TBH I'm not sure how much it would change the overall debate. IOTL there are plenty of examples of multiethnic/multicultural societies either working or not working. One more example of one working, which could be dismissed as "the Habsburg prison-house of nations" or "a Ruritanian anachronism" wouldn't change opinions too much I think.
 
It may or it may not as Catholicism as loyalty to the crown and Hapsburg dynasty would likely become powerful ingredients to build a shared Danubian identity. Rising economic wealth powered by the natural georgraphic area that is the Danube basin may also play a part in building a new common identity.

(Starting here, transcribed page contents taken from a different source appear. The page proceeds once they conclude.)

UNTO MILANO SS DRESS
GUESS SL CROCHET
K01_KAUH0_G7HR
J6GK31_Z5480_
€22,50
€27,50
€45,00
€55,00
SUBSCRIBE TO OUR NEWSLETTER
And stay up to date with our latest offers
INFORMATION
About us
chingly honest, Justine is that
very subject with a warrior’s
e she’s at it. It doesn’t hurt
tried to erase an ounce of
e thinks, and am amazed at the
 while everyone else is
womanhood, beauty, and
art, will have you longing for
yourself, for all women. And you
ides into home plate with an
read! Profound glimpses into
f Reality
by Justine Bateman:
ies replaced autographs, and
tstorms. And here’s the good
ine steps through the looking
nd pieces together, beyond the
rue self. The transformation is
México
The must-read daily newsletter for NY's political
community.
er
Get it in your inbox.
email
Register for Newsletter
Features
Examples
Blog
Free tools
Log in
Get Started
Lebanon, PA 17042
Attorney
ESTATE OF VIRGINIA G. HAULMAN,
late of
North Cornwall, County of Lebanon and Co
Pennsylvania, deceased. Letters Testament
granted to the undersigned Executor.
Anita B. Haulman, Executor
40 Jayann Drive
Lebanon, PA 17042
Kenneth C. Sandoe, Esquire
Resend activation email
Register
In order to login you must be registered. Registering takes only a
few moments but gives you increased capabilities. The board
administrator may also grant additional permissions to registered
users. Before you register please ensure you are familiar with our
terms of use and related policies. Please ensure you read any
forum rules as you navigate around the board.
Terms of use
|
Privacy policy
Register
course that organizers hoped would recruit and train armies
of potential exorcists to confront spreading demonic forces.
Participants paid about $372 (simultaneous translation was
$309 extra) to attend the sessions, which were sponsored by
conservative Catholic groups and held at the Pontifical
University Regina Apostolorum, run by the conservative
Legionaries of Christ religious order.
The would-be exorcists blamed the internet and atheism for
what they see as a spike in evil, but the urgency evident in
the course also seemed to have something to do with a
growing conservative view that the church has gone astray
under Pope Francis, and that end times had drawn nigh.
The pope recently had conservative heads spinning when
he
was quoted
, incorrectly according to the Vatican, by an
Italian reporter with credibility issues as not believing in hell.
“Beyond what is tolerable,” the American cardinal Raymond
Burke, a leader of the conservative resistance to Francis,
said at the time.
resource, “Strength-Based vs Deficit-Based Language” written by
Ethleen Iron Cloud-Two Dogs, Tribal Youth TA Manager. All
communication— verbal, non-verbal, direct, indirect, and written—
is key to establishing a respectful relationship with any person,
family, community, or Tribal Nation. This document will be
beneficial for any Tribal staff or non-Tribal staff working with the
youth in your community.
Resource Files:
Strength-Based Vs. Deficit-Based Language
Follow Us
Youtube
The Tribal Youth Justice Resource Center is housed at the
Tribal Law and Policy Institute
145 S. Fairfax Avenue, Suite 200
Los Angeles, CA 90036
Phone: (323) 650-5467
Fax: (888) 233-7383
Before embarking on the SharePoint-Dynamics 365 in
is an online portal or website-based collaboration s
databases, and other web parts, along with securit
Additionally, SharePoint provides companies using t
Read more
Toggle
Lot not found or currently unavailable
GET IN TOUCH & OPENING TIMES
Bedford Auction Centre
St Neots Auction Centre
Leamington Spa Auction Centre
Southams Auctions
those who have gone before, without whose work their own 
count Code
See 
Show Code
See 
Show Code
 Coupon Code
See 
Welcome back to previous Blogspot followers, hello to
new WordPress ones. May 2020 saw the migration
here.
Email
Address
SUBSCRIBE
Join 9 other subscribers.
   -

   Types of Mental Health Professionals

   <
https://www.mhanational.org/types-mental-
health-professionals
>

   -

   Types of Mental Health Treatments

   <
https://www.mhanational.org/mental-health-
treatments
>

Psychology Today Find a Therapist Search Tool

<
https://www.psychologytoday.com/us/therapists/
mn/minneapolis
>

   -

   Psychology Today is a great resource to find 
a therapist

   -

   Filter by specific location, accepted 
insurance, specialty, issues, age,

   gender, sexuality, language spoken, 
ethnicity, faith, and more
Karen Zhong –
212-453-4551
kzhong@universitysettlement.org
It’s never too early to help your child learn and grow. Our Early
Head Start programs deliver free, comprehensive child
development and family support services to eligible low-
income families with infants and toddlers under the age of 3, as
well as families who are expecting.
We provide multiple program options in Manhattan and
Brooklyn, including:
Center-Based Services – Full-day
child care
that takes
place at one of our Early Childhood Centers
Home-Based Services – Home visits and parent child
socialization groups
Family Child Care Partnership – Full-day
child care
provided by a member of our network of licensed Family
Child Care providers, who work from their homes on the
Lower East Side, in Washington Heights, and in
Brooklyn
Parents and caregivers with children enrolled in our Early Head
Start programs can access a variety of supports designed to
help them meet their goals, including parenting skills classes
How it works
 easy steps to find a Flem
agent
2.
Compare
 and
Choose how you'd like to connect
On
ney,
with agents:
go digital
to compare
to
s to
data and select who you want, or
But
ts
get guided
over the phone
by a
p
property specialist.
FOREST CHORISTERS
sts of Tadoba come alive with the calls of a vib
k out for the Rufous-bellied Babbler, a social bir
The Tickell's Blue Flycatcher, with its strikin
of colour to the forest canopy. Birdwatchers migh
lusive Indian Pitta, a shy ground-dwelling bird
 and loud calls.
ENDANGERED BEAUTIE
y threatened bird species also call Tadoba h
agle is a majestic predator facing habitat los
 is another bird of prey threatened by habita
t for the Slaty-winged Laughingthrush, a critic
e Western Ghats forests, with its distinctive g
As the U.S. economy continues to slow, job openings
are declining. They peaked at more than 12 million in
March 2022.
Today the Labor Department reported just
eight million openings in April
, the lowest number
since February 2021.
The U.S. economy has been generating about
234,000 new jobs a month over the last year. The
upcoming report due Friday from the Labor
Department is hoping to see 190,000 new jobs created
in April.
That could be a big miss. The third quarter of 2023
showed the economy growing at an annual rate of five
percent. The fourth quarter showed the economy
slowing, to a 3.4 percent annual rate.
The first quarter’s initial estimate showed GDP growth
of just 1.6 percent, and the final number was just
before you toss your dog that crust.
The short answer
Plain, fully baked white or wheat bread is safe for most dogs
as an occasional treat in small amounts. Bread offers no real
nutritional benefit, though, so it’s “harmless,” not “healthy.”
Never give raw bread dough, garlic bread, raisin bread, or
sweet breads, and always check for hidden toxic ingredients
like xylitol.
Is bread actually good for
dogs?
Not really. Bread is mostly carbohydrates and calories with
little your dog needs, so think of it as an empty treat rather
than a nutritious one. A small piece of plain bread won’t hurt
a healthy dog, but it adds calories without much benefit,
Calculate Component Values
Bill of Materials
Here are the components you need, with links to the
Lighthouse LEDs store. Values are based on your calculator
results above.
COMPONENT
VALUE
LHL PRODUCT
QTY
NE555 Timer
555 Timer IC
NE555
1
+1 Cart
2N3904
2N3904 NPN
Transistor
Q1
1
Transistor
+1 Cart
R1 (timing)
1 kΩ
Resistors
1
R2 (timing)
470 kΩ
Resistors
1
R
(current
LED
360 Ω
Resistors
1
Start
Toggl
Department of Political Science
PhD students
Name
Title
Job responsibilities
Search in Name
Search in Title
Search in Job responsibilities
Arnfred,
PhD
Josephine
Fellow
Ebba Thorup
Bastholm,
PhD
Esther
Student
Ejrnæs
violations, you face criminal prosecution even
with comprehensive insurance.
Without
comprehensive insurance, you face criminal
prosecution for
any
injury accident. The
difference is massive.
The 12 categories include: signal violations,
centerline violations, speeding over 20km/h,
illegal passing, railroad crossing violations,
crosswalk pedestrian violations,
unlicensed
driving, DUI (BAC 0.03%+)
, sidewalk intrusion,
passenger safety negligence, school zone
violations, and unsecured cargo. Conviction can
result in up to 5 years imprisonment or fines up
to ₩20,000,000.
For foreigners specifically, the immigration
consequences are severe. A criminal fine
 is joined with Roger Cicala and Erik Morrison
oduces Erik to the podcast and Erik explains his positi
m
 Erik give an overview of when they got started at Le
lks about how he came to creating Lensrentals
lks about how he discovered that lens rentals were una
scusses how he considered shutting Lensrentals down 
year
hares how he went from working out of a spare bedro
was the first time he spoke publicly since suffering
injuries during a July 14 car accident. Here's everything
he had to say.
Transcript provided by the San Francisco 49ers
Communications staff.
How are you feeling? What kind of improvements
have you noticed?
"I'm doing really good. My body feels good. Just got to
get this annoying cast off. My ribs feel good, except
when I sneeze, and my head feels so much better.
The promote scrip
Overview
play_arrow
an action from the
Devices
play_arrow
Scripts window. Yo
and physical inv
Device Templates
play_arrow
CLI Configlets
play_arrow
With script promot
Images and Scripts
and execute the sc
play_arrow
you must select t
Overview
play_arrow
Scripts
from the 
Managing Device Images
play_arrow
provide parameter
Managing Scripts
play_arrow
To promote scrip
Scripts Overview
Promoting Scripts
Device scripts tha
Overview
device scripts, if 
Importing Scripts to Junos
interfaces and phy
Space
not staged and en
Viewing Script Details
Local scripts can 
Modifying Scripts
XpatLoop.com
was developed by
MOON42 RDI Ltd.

It wouldn't be multiculturalism per se but more a layered identity where one could be Danubian as well as Austrian, Hungarian etc. In effect something very similar to the United Kingdom and British identity.
 
TBH I'm not sure how much it would change the overall debate. IOTL there are plenty of examples of multiethnic/multicultural societies either working or not working. One more example of one working, which could be dismissed as "the Habsburg prison-house of nations" or "a Ruritanian anachronism" wouldn't change opinions too much I think.
Well, no. But having such a country in Europe aka the birth of ethnic nationalism would have some effects
 
It would be interesting to see how Austria-Hungary's nationalities evolve over time. As infrastructure improves and the costs of moving go down a lot more people are going to be moving from the country side to the cities, and from those cities to others. Most urban areas of the empire, even second rate ones, would probably end up becoming highly cosmopolitan despite the empire not being a major recipient of immigrants.